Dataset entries
┏━━

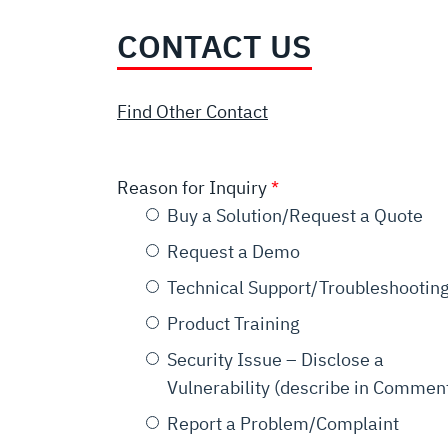
CONTACT US
Find Other Contact
Reason for Inquiry
Buy a Solution/Request a Quote
Request a Demo
Technical Support/Troubleshootin
Product Training
Security Issue – Disclose a
Vulnerability (describe in Commen
Report a Problem/Complaint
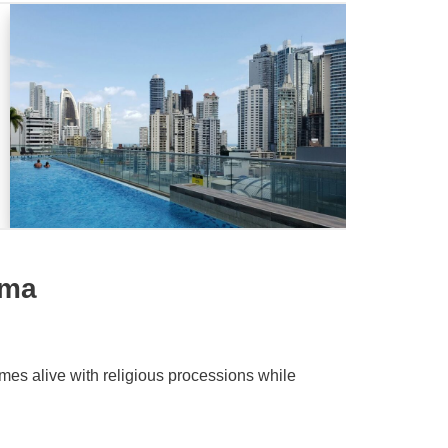
ama
es alive with religious processions while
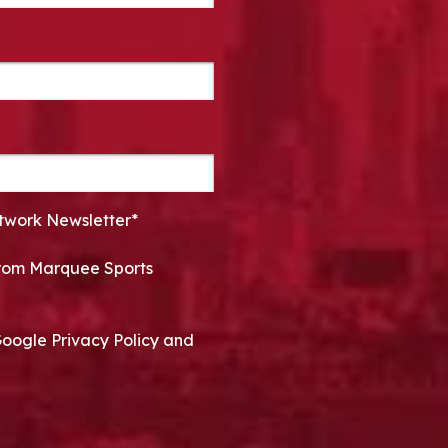
twork Newsletter*
 from Marquee Sports
Google Privacy Policy and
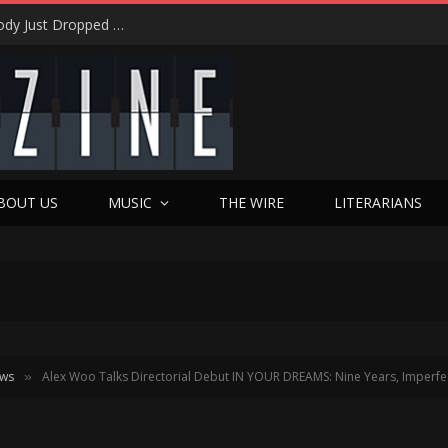
Shotgun Messiah Legends Zinny Zan & Harry Cody Just Dropped a Bombshell Reunion Album (and It’s Not Nostalgia)
BOUT US
MUSIC
THE WIRE
LITERARIANS
ews
Alex Woo Talks Directorial Debut IN YOUR DREAMS: Nine Years, Imperfec
»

┗━━

Work item
Search the data for "Request" and list every line in which it occurs.

Answer box
Buy a Solution/Request a Quote
Request a Demo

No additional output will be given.